Hello there. :) After much consideration, I decided to delete my old blog and start a new one. I got really sick of my old one, because most of the old entries on it were full of nonsense and despite rekindling old memories and crap, reading them years later made me cringe, seriously. Plus it's time to move on and start afresh!
I'm hoping to update this new one regularly, or at least try to.
So anyway. The end of last year (November and December) was really good for me. I stayed up every night, experimented here and there - totally harmless, I promise, met new people. New Year's was the best. Then came 2011. The beginning of this year was pretty nice. I thought it was, anyway. Then (insert unnecessary drama here) and then I got really emo and shit. Then something else came along, something so brief you could almost call it insignificant. Things weren't exactly alright, but they were good as long as I kept it in. I'd think, This is not right at all, I shouldn't feel this way because it's not even real anyway, but gradually I started loosening control over myself and thought What the hell. And just before I wanted to give in, shit happened and here I am. I guess I'm okay now, but a part of me is still left with mixed feelings. I want to forget and get a move on but at the same time I don't want to. Did he or did he not? I guess I'll just never know now. All I know is that it felt good at the time.
Right now I'm just bumming around. Feels like I'm neither here nor there. I want to do something crazy, I want to feel good again.
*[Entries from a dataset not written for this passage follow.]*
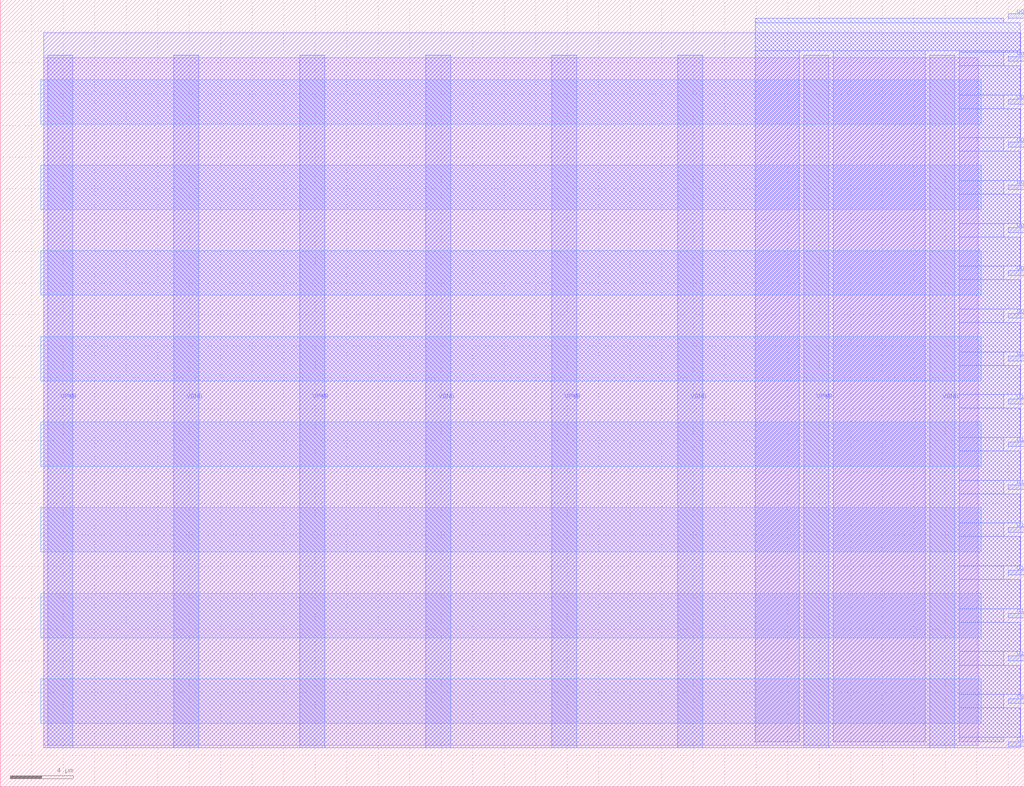
<source format=lef>
VERSION 5.7 ;
  NOWIREEXTENSIONATPIN ON ;
  DIVIDERCHAR "/" ;
  BUSBITCHARS "[]" ;
MACRO tt_um_wokwi_408272151035187201
  CLASS BLOCK ;
  FOREIGN tt_um_wokwi_408272151035187201 ;
  ORIGIN 0.000 0.000 ;
  SIZE 65.000 BY 50.000 ;
  PIN VGND
    DIRECTION INOUT ;
    USE GROUND ;
    PORT
      LAYER met2 ;
        RECT 11.000 2.480 12.600 46.480 ;
    END
    PORT
      LAYER met2 ;
        RECT 27.000 2.480 28.600 46.480 ;
    END
    PORT
      LAYER met2 ;
        RECT 43.000 2.480 44.600 46.480 ;
    END
    PORT
      LAYER met2 ;
        RECT 59.000 2.480 60.600 46.480 ;
    END
  END VGND
  PIN VPWR
    DIRECTION INOUT ;
    USE POWER ;
    PORT
      LAYER met2 ;
        RECT 3.000 2.480 4.600 46.480 ;
    END
    PORT
      LAYER met2 ;
        RECT 19.000 2.480 20.600 46.480 ;
    END
    PORT
      LAYER met2 ;
        RECT 35.000 2.480 36.600 46.480 ;
    END
    PORT
      LAYER met2 ;
        RECT 51.000 2.480 52.600 46.480 ;
    END
  END VPWR
  PIN clk
    DIRECTION INPUT ;
    USE SIGNAL ;
    ANTENNAGATEAREA 0.852000 ;
    PORT
      LAYER met2 ;
        RECT 64.000 2.570 65.000 2.870 ;
    END
  END clk
  PIN rst_n
    DIRECTION INPUT ;
    USE SIGNAL ;
    ANTENNAGATEAREA 0.196500 ;
    PORT
      LAYER met2 ;
        RECT 64.000 5.290 65.000 5.590 ;
    END
  END rst_n
  PIN ui_in[0]
    DIRECTION INPUT ;
    USE SIGNAL ;
    ANTENNAGATEAREA 0.196500 ;
    PORT
      LAYER met2 ;
        RECT 64.000 8.010 65.000 8.310 ;
    END
  END ui_in[0]
  PIN ui_in[1]
    DIRECTION INPUT ;
    USE SIGNAL ;
    ANTENNAGATEAREA 0.196500 ;
    PORT
      LAYER met2 ;
        RECT 64.000 10.730 65.000 11.030 ;
    END
  END ui_in[1]
  PIN ui_in[2]
    DIRECTION INPUT ;
    USE SIGNAL ;
    ANTENNAGATEAREA 0.196500 ;
    PORT
      LAYER met2 ;
        RECT 64.000 13.450 65.000 13.750 ;
    END
  END ui_in[2]
  PIN ui_in[3]
    DIRECTION INPUT ;
    USE SIGNAL ;
    ANTENNAGATEAREA 0.196500 ;
    PORT
      LAYER met2 ;
        RECT 64.000 16.170 65.000 16.470 ;
    END
  END ui_in[3]
  PIN ui_in[4]
    DIRECTION INPUT ;
    USE SIGNAL ;
    ANTENNAGATEAREA 0.196500 ;
    PORT
      LAYER met2 ;
        RECT 64.000 18.890 65.000 19.190 ;
    END
  END ui_in[4]
  PIN ui_in[5]
    DIRECTION INPUT ;
    USE SIGNAL ;
    ANTENNAGATEAREA 0.196500 ;
    PORT
      LAYER met2 ;
        RECT 64.000 21.610 65.000 21.910 ;
    END
  END ui_in[5]
  PIN ui_in[6]
    DIRECTION INPUT ;
    USE SIGNAL ;
    ANTENNAGATEAREA 0.196500 ;
    PORT
      LAYER met2 ;
        RECT 64.000 24.330 65.000 24.630 ;
    END
  END ui_in[6]
  PIN ui_in[7]
    DIRECTION INPUT ;
    USE SIGNAL ;
    ANTENNAGATEAREA 0.196500 ;
    PORT
      LAYER met2 ;
        RECT 64.000 27.050 65.000 27.350 ;
    END
  END ui_in[7]
  PIN uo_out[0]
    DIRECTION OUTPUT ;
    USE SIGNAL ;
    ANTENNADIFFAREA 0.445500 ;
    PORT
      LAYER met2 ;
        RECT 64.000 29.770 65.000 30.070 ;
    END
  END uo_out[0]
  PIN uo_out[1]
    DIRECTION OUTPUT ;
    USE SIGNAL ;
    ANTENNADIFFAREA 0.795200 ;
    PORT
      LAYER met2 ;
        RECT 64.000 32.490 65.000 32.790 ;
    END
  END uo_out[1]
  PIN uo_out[2]
    DIRECTION OUTPUT ;
    USE SIGNAL ;
    ANTENNADIFFAREA 0.795200 ;
    PORT
      LAYER met2 ;
        RECT 64.000 35.210 65.000 35.510 ;
    END
  END uo_out[2]
  PIN uo_out[3]
    DIRECTION OUTPUT ;
    USE SIGNAL ;
    ANTENNADIFFAREA 0.795200 ;
    PORT
      LAYER met2 ;
        RECT 64.000 37.930 65.000 38.230 ;
    END
  END uo_out[3]
  PIN uo_out[4]
    DIRECTION OUTPUT ;
    USE SIGNAL ;
    ANTENNADIFFAREA 0.795200 ;
    PORT
      LAYER met2 ;
        RECT 64.000 40.650 65.000 40.950 ;
    END
  END uo_out[4]
  PIN uo_out[5]
    DIRECTION OUTPUT ;
    USE SIGNAL ;
    ANTENNADIFFAREA 0.795200 ;
    PORT
      LAYER met2 ;
        RECT 64.000 43.370 65.000 43.670 ;
    END
  END uo_out[5]
  PIN uo_out[6]
    DIRECTION OUTPUT ;
    USE SIGNAL ;
    ANTENNADIFFAREA 0.795200 ;
    PORT
      LAYER met2 ;
        RECT 64.000 46.090 65.000 46.390 ;
    END
  END uo_out[6]
  PIN uo_out[7]
    DIRECTION OUTPUT ;
    USE SIGNAL ;
    ANTENNADIFFAREA 0.795200 ;
    PORT
      LAYER met2 ;
        RECT 64.000 48.810 65.000 49.110 ;
    END
  END uo_out[7]
  OBS
      LAYER nwell ;
        RECT 2.570 42.105 62.290 44.935 ;
        RECT 2.570 36.665 62.290 39.495 ;
        RECT 2.570 31.225 62.290 34.055 ;
        RECT 2.570 25.785 62.290 28.615 ;
        RECT 2.570 20.345 62.290 23.175 ;
        RECT 2.570 14.905 62.290 17.735 ;
        RECT 2.570 9.465 62.290 12.295 ;
        RECT 2.570 4.025 62.290 6.855 ;
      LAYER li1 ;
        RECT 2.760 2.635 62.100 46.325 ;
      LAYER met1 ;
        RECT 2.760 2.480 64.790 47.900 ;
      LAYER met2 ;
        RECT 47.940 48.530 63.720 48.810 ;
        RECT 47.940 46.760 64.760 48.530 ;
        RECT 47.940 2.870 50.720 46.760 ;
        RECT 52.880 2.870 58.720 46.760 ;
        RECT 60.880 46.670 64.760 46.760 ;
        RECT 60.880 45.810 63.720 46.670 ;
        RECT 60.880 43.950 64.760 45.810 ;
        RECT 60.880 43.090 63.720 43.950 ;
        RECT 60.880 41.230 64.760 43.090 ;
        RECT 60.880 40.370 63.720 41.230 ;
        RECT 60.880 38.510 64.760 40.370 ;
        RECT 60.880 37.650 63.720 38.510 ;
        RECT 60.880 35.790 64.760 37.650 ;
        RECT 60.880 34.930 63.720 35.790 ;
        RECT 60.880 33.070 64.760 34.930 ;
        RECT 60.880 32.210 63.720 33.070 ;
        RECT 60.880 30.350 64.760 32.210 ;
        RECT 60.880 29.490 63.720 30.350 ;
        RECT 60.880 27.630 64.760 29.490 ;
        RECT 60.880 26.770 63.720 27.630 ;
        RECT 60.880 24.910 64.760 26.770 ;
        RECT 60.880 24.050 63.720 24.910 ;
        RECT 60.880 22.190 64.760 24.050 ;
        RECT 60.880 21.330 63.720 22.190 ;
        RECT 60.880 19.470 64.760 21.330 ;
        RECT 60.880 18.610 63.720 19.470 ;
        RECT 60.880 16.750 64.760 18.610 ;
        RECT 60.880 15.890 63.720 16.750 ;
        RECT 60.880 14.030 64.760 15.890 ;
        RECT 60.880 13.170 63.720 14.030 ;
        RECT 60.880 11.310 64.760 13.170 ;
        RECT 60.880 10.450 63.720 11.310 ;
        RECT 60.880 8.590 64.760 10.450 ;
        RECT 60.880 7.730 63.720 8.590 ;
        RECT 60.880 5.870 64.760 7.730 ;
        RECT 60.880 5.010 63.720 5.870 ;
        RECT 60.880 3.150 64.760 5.010 ;
        RECT 60.880 2.870 63.720 3.150 ;
  END
END tt_um_wokwi_408272151035187201
END LIBRARY


</source>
Instead of stuffing myself with food 24/7, I should just focus on studying since I haven't done shit and I pretty much screwed up my first term exam but I can't bring myself to do so. I've said this before, and it's starting to get annoying, but I NEED TO EXERCISE MORE WILLPOWER. Kiru inspires me, she really does. She can just sit down and study and ignore people around her. That's what I think she did anyway, while the whole bunch of us noisy people were in the library the other day. Did I mention she's my dealer? She unwillingly became my supplier. And no, I don't mean coke, I mean Panadol!
Oh my god. See how messed up my brain is now?